(Provided information begins)
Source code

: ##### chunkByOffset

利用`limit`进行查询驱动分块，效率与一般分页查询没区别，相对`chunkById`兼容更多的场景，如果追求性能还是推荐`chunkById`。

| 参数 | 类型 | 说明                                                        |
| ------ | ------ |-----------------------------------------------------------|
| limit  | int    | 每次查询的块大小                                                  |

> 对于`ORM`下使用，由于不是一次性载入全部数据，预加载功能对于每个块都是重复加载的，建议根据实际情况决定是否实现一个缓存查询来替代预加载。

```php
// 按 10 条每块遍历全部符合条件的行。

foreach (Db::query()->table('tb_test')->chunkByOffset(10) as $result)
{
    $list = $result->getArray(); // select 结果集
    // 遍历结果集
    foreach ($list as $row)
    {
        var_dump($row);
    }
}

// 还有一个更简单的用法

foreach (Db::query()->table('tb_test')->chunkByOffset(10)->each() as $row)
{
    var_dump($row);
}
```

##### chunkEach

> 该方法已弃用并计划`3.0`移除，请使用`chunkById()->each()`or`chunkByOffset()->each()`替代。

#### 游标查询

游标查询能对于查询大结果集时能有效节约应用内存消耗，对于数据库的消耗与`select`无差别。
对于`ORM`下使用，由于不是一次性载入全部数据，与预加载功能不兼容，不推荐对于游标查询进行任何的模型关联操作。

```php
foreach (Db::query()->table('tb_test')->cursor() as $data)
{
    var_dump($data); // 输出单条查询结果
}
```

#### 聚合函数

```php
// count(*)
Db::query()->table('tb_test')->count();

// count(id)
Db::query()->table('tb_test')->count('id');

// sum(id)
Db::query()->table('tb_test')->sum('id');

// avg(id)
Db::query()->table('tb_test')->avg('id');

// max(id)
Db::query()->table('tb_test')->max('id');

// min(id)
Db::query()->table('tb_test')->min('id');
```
(Provided information ends)
Wherever the string "count" occurs in the entries, copy that whole line.

// count(*)
Db::query()->table('tb_test')->count();
// count(id)
Db::query()->table('tb_test')->count('id');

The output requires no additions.